YouTube has been consistently criticized for its lack of a content filter. While it does require a sign-up for video of a sexual nature and flag objectionable content, the content filtering on YouTube has always been easy to get around. In response to this criticism, YouTube has unveiled an optional feature, called Safety Mode, that lets users filter out objectionable content or comments. YouTube acknowledges that while no filter is 100 percent perfect they feel that the Safety Mode will give viewers additional control over the type of content that is being viewed.
Using the Safety Mode will automatically filter out certain keywords, like “naked”, for example. If YouTube is not returning any results because of filter settings, a notice on the top right-hand corner will notify you of the filtering. In addition, if a friend sends you a link to a video that includes blocked content, you will not be able to watch it until you turn Safety Mode off. This filtering also applies to related videos, featured videos, most viewed and videos being watched. In addition, all comments are hidden by default. While you can expand your view, all objectionable words will be replaced by asterisks. It is important to note that adult content is not the only content effected by Safety Mode. Any videos, even newscasts of political protest or war coverage, that contain objectionable content would also be included.
If you are concerned about video content your children may be viewing, you can activate Safety Mode:
- Go to the bottom of any YouTube page and click the link that says “Safety Mode is off.” This turns the safety mode on.

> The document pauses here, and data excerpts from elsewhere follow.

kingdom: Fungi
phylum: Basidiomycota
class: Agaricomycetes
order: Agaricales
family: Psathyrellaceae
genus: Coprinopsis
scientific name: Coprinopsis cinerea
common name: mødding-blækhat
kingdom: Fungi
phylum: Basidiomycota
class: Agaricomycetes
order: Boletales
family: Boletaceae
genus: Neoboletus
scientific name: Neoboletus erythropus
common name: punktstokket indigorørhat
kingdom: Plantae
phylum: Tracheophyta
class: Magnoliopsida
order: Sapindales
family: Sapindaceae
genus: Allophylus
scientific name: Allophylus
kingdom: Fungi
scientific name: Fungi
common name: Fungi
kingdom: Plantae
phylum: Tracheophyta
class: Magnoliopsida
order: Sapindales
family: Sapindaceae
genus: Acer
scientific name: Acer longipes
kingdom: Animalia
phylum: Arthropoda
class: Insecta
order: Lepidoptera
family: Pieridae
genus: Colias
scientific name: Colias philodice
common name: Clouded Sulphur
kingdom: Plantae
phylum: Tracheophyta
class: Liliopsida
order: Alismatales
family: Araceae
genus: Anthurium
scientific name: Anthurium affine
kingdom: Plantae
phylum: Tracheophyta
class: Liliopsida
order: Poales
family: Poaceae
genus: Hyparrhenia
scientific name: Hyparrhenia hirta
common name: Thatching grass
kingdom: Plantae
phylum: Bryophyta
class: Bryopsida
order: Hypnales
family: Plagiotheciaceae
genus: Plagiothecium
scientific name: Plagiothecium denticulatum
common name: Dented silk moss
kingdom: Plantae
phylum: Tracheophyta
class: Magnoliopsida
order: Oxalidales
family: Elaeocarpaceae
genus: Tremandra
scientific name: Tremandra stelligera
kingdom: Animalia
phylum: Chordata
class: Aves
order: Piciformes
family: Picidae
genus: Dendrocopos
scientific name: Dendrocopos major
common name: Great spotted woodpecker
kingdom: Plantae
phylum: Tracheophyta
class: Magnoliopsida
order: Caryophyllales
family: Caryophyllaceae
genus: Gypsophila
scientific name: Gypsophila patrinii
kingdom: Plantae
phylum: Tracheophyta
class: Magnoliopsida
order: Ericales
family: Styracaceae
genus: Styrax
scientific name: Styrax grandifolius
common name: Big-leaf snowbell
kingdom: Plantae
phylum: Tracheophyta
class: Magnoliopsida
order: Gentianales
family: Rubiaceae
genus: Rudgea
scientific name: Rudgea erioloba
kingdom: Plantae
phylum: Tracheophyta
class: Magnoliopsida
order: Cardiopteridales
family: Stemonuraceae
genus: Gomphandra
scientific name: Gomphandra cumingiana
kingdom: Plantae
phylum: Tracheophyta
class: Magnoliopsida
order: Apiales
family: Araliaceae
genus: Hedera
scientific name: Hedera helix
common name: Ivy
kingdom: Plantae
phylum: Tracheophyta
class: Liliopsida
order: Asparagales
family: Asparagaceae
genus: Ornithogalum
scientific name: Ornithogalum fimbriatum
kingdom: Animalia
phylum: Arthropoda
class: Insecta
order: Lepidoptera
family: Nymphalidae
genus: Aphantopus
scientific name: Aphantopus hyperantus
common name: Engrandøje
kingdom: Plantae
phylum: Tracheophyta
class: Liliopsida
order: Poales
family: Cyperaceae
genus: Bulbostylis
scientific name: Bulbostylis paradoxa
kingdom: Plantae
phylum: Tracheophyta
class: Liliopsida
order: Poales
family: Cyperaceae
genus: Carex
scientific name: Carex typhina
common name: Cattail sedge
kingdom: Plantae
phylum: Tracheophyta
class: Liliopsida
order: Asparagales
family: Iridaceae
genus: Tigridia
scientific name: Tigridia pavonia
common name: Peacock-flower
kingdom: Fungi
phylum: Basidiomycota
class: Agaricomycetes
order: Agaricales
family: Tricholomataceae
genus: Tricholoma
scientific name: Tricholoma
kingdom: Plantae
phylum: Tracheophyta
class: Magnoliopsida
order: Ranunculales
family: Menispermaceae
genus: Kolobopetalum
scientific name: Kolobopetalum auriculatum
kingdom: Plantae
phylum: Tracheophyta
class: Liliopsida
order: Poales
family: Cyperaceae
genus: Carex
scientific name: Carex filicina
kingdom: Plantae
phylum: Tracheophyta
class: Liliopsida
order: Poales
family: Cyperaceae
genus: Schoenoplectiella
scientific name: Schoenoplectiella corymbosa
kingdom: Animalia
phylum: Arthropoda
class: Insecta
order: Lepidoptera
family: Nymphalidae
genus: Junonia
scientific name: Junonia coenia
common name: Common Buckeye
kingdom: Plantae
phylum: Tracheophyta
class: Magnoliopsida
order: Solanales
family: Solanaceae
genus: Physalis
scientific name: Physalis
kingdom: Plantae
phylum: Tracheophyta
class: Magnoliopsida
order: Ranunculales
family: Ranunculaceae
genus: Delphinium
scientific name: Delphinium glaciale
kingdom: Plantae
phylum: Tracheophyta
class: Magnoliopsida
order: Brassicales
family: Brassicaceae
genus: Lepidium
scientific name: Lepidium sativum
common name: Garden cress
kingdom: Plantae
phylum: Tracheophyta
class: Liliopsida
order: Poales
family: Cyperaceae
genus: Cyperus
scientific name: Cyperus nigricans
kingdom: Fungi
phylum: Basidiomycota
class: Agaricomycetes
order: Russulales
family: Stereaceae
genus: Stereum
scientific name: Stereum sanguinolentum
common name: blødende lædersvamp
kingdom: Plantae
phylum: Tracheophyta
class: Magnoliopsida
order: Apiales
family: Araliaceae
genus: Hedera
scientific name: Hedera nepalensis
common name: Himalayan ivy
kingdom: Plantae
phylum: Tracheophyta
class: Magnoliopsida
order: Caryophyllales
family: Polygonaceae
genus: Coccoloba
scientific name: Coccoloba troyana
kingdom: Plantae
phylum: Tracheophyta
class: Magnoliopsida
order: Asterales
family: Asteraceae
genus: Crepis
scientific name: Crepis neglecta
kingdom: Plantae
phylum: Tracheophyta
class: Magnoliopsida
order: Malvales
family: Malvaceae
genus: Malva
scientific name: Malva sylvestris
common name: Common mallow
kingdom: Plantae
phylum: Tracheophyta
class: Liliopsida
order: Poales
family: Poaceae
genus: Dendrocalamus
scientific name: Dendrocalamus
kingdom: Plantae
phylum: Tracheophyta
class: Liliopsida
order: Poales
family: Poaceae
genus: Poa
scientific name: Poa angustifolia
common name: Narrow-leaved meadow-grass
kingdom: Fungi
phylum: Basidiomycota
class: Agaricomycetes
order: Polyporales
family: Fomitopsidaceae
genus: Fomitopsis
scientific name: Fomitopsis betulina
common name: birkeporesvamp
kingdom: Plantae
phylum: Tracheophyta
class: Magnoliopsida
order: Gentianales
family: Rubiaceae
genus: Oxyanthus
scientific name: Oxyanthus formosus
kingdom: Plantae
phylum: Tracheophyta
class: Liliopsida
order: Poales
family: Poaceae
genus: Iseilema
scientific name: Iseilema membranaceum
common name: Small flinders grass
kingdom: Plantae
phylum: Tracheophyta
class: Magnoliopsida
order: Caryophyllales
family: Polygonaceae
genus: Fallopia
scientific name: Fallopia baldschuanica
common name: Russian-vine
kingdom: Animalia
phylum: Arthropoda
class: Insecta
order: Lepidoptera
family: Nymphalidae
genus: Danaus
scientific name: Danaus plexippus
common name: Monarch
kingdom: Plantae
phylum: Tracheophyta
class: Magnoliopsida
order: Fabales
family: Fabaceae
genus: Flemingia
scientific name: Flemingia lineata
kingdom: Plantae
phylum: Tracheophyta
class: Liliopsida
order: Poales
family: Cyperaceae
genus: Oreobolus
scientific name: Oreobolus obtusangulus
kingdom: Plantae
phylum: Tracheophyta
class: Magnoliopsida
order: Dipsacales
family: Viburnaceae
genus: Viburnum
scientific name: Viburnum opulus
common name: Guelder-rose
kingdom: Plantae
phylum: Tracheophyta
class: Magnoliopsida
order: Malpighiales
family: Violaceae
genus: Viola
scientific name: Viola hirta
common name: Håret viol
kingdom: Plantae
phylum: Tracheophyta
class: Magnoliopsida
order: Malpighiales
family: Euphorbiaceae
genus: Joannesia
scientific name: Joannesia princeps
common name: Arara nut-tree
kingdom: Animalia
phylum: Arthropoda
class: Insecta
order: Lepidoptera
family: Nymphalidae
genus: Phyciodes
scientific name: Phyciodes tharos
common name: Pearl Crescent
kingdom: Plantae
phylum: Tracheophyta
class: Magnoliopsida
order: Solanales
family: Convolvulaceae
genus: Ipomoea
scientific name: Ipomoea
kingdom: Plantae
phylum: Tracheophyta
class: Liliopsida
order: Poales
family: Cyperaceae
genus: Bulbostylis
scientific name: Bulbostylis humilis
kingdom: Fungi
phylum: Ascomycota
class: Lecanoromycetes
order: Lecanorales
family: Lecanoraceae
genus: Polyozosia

- You will then click “Save”, and you’re done.
- To lock in this setting, sign into your account. You will only be able to turn Safety Mode off if you provide your password.
While Safety Mode is a step in the right direction toward filtering content, as a parent, you need to be proactive and monitor what your child is viewing and posting on YouTube. Here are some tips to keep you in touch with what your child could be doing on YouTube.
- Work with your child. Understanding what is appropriate as well as what you can and cannot post on YouTube is important. Simply forbidding older teens to post content to YouTube may force them underground, where they’ll likely find another computer from which to post content. Make sure your kids feel comfortable coming to you if something, or someone, on the site bothers them. As well, make sure your kids know to check in if they see something that’s hateful, pornographic or violent. This way you can report it if they aren’t comfortable doing so. Remember that YouTube is a self-policing site, so encourage your kids to make it safe for others.
- Set limits. YouTube postings are recommended for people who are at least 15-years-old. YouTube says kids 13 to17 are welcome with permission from a parent or guardian. However, as the parent, you must decide when you think your kids are ready for it. You need to understand that kids do not always exhibit the best judgment in cyberspace, no matter how good their judgment is in the real world.
- Make rules and enforce them. While you work on teaching your kids to be good citizens in the real world, help them understand that the same rules apply in cyberspace. Help them see that posting videos that are offensive, hurtful or demeaning, in any way, is not what they are really about, and should be avoided at all costs.